Check each line of the records below for the word "ferment" and copy those where it appears.

Dataset excerpts
****************
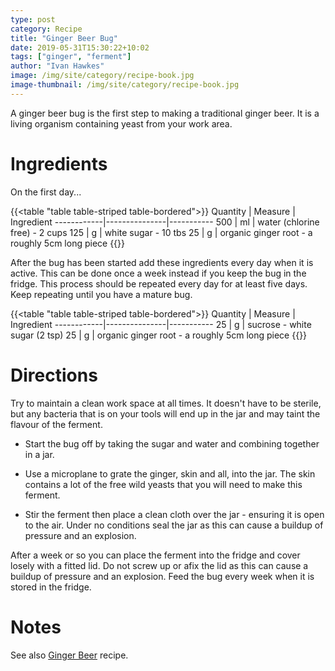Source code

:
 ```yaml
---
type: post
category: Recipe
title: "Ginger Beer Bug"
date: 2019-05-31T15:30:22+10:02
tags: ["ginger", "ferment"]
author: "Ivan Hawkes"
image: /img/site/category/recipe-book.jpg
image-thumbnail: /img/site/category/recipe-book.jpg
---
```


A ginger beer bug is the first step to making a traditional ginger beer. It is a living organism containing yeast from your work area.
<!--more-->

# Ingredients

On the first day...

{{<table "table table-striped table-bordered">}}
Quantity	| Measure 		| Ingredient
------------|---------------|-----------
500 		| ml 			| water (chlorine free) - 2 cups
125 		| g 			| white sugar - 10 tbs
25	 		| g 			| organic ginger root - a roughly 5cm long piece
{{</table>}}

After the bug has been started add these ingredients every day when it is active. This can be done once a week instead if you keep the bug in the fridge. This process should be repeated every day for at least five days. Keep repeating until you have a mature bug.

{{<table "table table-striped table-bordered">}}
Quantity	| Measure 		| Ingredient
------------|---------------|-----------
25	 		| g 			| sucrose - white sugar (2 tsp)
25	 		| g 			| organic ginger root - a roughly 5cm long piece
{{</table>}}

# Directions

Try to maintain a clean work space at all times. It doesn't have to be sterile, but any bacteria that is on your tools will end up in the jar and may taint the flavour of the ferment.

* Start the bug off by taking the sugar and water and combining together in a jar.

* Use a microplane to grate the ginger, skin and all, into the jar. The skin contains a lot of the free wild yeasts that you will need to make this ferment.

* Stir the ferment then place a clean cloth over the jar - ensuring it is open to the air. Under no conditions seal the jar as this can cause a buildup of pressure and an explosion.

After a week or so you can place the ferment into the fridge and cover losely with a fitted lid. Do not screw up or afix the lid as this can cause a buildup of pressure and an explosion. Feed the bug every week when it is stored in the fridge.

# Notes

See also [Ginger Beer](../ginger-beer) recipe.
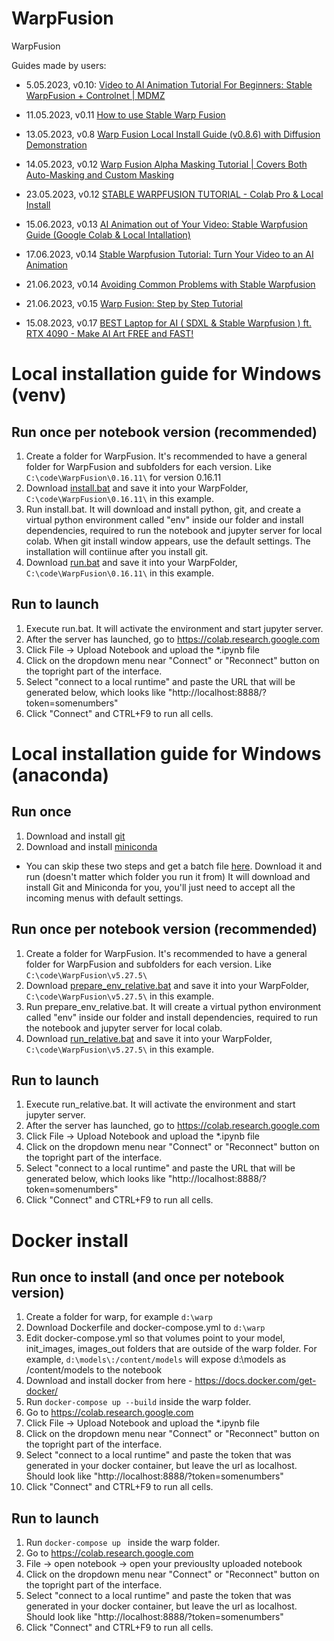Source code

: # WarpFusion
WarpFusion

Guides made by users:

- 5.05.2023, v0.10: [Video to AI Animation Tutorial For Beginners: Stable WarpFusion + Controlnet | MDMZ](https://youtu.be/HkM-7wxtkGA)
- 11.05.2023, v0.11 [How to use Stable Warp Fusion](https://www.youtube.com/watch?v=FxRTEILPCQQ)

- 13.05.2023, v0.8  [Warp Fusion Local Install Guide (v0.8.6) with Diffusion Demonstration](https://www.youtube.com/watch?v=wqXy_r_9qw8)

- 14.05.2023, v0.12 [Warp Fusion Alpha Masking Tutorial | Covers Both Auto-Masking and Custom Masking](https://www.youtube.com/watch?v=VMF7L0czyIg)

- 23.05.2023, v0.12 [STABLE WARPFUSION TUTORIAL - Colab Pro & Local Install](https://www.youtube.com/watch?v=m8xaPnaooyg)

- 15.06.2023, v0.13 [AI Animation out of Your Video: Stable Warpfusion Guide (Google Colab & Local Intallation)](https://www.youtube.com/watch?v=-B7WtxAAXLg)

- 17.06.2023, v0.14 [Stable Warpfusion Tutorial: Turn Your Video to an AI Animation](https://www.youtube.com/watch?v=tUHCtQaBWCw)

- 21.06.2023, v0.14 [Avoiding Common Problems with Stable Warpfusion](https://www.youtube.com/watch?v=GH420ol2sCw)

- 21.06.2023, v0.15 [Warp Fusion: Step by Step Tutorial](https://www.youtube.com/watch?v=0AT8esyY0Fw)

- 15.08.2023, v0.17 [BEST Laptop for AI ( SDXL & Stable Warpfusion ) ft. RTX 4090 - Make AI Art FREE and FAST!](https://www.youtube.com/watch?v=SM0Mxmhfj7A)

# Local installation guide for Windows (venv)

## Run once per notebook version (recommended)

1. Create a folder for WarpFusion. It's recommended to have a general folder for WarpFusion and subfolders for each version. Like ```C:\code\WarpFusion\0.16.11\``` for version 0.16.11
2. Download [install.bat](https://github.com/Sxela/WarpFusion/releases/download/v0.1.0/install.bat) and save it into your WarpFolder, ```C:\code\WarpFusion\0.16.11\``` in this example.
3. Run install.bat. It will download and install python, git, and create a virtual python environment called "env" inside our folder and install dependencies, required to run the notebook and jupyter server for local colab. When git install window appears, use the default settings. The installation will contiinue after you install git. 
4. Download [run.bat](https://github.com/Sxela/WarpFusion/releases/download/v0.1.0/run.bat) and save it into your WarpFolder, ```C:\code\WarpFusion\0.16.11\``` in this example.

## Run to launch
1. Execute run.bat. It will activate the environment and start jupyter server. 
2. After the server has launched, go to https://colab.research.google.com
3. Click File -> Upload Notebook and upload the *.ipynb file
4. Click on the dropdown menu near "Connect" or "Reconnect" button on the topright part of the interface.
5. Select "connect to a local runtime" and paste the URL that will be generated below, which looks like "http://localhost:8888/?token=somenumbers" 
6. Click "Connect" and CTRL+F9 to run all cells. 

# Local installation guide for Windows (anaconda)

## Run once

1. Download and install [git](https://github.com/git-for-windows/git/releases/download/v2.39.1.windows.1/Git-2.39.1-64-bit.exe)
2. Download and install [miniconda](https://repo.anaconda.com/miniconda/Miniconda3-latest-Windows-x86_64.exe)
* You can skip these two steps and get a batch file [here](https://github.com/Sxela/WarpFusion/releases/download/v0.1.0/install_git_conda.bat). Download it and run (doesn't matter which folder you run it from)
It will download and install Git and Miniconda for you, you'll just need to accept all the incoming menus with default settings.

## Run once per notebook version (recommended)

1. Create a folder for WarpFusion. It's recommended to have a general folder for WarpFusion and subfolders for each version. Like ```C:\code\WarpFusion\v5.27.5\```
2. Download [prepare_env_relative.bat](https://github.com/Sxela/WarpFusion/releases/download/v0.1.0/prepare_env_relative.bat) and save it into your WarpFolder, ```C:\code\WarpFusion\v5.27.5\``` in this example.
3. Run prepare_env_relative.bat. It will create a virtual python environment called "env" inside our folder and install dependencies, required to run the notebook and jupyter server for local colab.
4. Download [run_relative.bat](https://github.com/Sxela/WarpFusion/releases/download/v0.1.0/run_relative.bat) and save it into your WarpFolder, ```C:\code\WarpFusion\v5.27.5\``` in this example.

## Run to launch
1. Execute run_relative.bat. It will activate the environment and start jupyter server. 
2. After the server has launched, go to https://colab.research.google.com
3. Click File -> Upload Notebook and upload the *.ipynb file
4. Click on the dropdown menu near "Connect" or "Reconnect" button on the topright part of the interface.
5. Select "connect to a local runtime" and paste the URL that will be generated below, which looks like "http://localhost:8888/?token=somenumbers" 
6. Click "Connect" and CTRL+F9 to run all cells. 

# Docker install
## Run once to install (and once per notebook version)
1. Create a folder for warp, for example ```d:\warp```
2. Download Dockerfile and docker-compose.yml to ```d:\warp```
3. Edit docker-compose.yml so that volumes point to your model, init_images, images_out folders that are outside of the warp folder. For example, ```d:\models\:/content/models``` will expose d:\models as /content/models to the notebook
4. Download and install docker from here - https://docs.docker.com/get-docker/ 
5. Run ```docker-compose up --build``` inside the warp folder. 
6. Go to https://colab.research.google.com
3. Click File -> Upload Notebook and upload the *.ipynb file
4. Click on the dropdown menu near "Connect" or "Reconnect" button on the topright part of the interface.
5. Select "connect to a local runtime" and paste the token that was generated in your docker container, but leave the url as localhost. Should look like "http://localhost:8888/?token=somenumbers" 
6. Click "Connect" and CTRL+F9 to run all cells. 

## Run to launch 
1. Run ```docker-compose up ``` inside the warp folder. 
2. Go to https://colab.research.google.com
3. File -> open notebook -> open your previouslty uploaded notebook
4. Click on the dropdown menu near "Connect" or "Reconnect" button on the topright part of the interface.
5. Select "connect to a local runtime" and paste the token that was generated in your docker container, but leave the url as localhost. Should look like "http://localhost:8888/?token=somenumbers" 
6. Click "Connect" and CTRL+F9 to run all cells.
****************
_ANSWER TO THE PROBLEM_
tags: ["ginger", "ferment"]
Try to maintain a clean work space at all times. It doesn't have to be sterile, but any bacteria that is on your tools will end up in the jar and may taint the flavour of the ferment.
* Use a microplane to grate the ginger, skin and all, into the jar. The skin contains a lot of the free wild yeasts that you will need to make this ferment.
* Stir the ferment then place a clean cloth over the jar - ensuring it is open to the air. Under no conditions seal the jar as this can cause a buildup of pressure and an explosion.
After a week or so you can place the ferment into the fridge and cover losely with a fitted lid. Do not screw up or afix the lid as this can cause a buildup of pressure and an explosion. Feed the bug every week when it is stored in the fridge.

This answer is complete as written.